▶ Text for analysis:
= Beginning of Section =
Insight By Bloomberg Government

What IBM’s $34B Red Hat Deal Means for Federal IT

Buying Red Hat will make IBM “the world’s #1 hybrid cloud provider,” according to a statement from chair and chief executive officer Ginni Rometty.

International Business Machines Corp. shook up the technology world Oct. 28 when it announced its $34 billion acquisition of open-source software leader Red Hat Inc. The deal – the largest in IBM’s 107-year history – has the potential to reshape the cloud computing market and could affect federal agencies’ plans for modernizing their IT infrastructure.

IBM may be positioning itself to compete against cloud heavyweights Amazon Web Services LLCMicrosoft Corp., and Google Inc. IBM, a longtime leader in mainframe computing, was arguably a late entrant to the commercial cloud market and has struggled to match the market leaders’ investments in infrastructure and new tools for IT professionals.

In Red Hat, IBM believes it’s found a foothold into a cloud market that remains largely up for grabs: “hybrid” cloud computing, which involves maintaining on-site control of data and sensitive assets while using the cloud for cheap, scalable computing resources. Buying Red Hat will make IBM “the world’s #1 hybrid cloud provider,” according to a statement from chair and chief executive officer Ginni Rometty.

The deal is, in essence, a $34 billion bet that IBM’s legacy customers – federal agencies among them – aren’t ready to fully outsource their IT infrastructure and cede administrative control of their data to “public” cloud providers like AWS. Its success will depend on whether IBM can sell its customers on Red Hat’s cloud management tools, or whether its competitors can pivot there faster.


At the heart of the acquisition is a Red Hat software tool called OpenShift. OpenShift is Red Hat’s version of a popular open-source tool called Kubernetes used to deploy and manage software applications in flexible packages known as “containers.”

Containers bundle an application along with the code libraries and other resources they need to run, while decoupling them from the need to run on a specific operating system. They’re a major innovation, because they enable software developers to build applications that can plug into on-premises data centers or cloud environments interchangeably (a concept known as “portability”) rather than forcing developers to write two versions of the same application – a key barrier to cloud adoption.
= End of Section =
▶ Data to examine:
= Beginning of Section =
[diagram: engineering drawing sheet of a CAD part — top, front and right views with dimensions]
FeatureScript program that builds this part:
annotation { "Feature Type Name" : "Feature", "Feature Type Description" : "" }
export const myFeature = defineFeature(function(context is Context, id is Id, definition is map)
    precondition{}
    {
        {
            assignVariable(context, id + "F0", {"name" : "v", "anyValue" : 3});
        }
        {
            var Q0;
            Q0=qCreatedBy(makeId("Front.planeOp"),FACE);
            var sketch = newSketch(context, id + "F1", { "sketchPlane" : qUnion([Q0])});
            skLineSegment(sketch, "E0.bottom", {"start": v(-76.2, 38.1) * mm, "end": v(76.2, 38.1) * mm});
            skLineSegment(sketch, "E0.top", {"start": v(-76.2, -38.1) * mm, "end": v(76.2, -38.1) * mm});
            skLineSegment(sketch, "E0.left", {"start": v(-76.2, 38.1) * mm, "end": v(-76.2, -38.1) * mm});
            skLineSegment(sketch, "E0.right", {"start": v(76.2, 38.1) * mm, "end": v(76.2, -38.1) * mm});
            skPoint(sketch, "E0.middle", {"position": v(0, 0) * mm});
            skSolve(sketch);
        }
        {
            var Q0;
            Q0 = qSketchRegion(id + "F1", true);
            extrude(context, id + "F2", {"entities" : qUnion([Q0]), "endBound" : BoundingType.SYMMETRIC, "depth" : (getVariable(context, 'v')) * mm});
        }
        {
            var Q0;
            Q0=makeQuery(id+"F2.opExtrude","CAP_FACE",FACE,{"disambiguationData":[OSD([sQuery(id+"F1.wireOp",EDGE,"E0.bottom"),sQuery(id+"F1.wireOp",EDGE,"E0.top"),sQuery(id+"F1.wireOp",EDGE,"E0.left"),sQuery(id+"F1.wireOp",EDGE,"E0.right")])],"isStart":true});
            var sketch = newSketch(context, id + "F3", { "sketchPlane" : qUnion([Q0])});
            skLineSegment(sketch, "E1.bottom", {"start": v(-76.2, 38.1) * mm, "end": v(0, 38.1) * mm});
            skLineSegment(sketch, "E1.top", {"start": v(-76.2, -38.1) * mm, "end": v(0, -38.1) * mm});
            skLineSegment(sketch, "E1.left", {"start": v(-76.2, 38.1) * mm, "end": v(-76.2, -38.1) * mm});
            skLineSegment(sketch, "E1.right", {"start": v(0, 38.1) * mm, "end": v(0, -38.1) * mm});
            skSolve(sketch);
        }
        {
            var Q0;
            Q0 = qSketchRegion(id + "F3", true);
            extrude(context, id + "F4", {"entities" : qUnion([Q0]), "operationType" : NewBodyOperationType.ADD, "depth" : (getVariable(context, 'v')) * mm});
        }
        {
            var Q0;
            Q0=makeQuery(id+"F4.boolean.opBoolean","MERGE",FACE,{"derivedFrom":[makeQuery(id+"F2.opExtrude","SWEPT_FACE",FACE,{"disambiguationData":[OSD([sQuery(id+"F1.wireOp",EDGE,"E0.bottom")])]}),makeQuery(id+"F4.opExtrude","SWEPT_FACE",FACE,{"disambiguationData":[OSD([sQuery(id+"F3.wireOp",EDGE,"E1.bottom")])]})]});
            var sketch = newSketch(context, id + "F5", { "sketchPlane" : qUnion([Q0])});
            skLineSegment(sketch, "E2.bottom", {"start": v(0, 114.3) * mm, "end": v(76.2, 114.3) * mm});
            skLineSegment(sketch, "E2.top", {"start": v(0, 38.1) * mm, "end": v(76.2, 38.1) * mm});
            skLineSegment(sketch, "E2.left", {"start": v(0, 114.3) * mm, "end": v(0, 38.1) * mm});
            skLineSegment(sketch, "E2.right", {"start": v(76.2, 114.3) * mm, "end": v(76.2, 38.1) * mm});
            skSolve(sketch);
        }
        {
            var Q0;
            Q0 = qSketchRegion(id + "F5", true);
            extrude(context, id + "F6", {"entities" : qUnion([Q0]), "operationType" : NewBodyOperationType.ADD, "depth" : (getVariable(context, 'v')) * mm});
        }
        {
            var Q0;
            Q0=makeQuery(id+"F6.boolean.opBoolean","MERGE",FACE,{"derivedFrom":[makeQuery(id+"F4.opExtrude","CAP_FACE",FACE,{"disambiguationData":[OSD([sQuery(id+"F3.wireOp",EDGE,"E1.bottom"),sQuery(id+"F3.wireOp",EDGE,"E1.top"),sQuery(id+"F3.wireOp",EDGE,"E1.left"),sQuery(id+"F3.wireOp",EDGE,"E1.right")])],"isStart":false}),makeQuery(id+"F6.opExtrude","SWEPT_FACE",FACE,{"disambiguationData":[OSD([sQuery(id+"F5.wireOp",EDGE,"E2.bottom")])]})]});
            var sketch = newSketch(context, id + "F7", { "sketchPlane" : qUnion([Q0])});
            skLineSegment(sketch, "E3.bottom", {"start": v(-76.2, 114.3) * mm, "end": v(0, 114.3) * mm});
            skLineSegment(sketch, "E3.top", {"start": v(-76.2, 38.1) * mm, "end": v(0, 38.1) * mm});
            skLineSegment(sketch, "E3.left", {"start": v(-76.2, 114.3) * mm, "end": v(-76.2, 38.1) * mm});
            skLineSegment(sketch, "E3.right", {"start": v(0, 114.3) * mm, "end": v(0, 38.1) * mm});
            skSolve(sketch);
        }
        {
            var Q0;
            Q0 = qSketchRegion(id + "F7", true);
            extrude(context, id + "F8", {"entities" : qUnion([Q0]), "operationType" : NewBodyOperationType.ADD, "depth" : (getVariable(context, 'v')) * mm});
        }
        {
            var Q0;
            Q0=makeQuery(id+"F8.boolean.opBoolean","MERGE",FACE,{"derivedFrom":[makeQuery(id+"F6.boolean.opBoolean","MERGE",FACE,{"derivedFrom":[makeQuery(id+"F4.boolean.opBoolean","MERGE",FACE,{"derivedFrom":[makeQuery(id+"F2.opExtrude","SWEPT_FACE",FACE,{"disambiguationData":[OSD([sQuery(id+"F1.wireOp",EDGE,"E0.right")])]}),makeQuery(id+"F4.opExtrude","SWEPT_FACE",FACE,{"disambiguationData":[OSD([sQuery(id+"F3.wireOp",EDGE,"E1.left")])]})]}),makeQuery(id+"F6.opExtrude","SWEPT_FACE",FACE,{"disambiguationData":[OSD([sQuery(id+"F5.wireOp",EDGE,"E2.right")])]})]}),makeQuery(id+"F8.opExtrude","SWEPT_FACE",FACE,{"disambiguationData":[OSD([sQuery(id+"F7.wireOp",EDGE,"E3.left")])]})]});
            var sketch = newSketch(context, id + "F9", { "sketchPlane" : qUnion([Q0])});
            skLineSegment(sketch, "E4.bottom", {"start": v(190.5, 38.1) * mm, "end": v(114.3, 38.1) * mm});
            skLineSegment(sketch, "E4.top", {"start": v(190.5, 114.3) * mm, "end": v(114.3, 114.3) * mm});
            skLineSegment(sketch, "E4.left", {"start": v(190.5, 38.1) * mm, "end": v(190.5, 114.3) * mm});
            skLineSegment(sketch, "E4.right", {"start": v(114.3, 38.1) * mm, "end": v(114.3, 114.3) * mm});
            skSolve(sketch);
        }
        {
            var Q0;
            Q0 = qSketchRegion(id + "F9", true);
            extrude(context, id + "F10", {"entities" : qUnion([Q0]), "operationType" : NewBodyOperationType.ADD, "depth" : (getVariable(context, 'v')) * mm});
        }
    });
= End of Section =
▶ Required action 1:
From the article on IBM's Red Hat deal, extract the passage starting at "In Red Hat, IBM" up to and including "pivot there faster.".
▶ Required action 2:
In the article on IBM's Red Hat deal, what is the name of Red Hat's version of Kubernetes?
▶ Required action 3:
Continue the article on IBM's Red Hat deal from its last sentence.

▶ Reply 1:
In Red Hat, IBM believes it’s found a foothold into a cloud market that remains largely up for grabs: “hybrid” cloud computing, which involves maintaining on-site control of data and sensitive assets while using the cloud for cheap, scalable computing resources. Buying Red Hat will make IBM “the world’s #1 hybrid cloud provider,” according to a statement from chair and chief executive officer Ginni Rometty.

The deal is, in essence, a $34 billion bet that IBM’s legacy customers – federal agencies among them – aren’t ready to fully outsource their IT infrastructure and cede administrative control of their data to “public” cloud providers like AWS. Its success will depend on whether IBM can sell its customers on Red Hat’s cloud management tools, or whether its competitors can pivot there faster.

▶ Reply 2:
OpenShift.

▶ Reply 3:
The challenge is that containers are difficult to maintain and secure, requiring organizations to invest in tools like OpenShift. By acquiring Red Hat, IBM becomes the de facto gatekeeper to one of the world’s most popular container management platforms.


It’s hard to argue that the federal cloud market was at the forefront of IBM’s strategy, compared to the exponentially larger enterprise cloud market, but the deal could prove especially profitable in the federal space.

That’s because agencies tend to be good fits for hybrid cloud solutions: they’re not only risk-averse with their data, they’re often working with legacy systems that are decades old, making them more challenging to update for a cloud environment.

With most agencies in the midst of multiyear digital transformations, IBM’s ability to deliver on-premises or cloud infrastructure optimized for Red Hat platform-as-a-service (PaaS) could help it attract interest from existing Red Hat users and capture federal contracts that might otherwise be destined for AWS.

Red Hat’s presence in the federal marketplace has ballooned in recent years as federal agencies have shifted gears to embrace open-source software development. It’s difficult to determine Red Hat’s footprint in the federal government since it is a software provider, rather than a prime contractor. Bloomberg Government aggregated all government transactions that list “Red Hat” or “OpenShift” the contract title or requirements to provide a rough estimate.

The data indicates that fiscal 2018 was Red Hat’s biggest year in federal sales, at $131 million to date, with the Defense Department yet to report the majority of its fourth-quarter obligations. The Pentagon has been Red Hat’s largest government customer by far, accounting for 50 percent of its revenue over a five-year period.

Certainly the Pentagon, and its $36 billion annual IT budget, represents a prime target for IBM. The Armonk, New York-based IT giant has generated at least $300 million in Pentagon revenue in each of the last three fiscal years. Based on its experience building an on-premises cloud for the Army, a contract that has generated $23.8 millionsince fiscal 2016, IBM set its sights on bigger prizes, including the Pentagon’s highly coveted $10 billion Joint Enterprise Defense Infrastructure, or JEDI, cloud contract.

Does the Red Hat deal give IBM a better chance of winning JEDI? Almost certainly not, given that the deadline to submit bids has come and gone. In the race for JEDI, IBM appears to be clinging to the hope that the Government Accountability Office (GAO) will sustain its bid protest, or those filed by Oracle Corp., and the Pentagon will agree to reverse course in favor of a hybrid cloud or multi-cloud strategy. Even then, IBM would face stiff competition for a limited number of spots.

But with dozens of cloud contracts currently under development across the federal government, and hundreds more systems likely to shift to the cloud over the next decade, IBM is at least giving itself a fighting chance.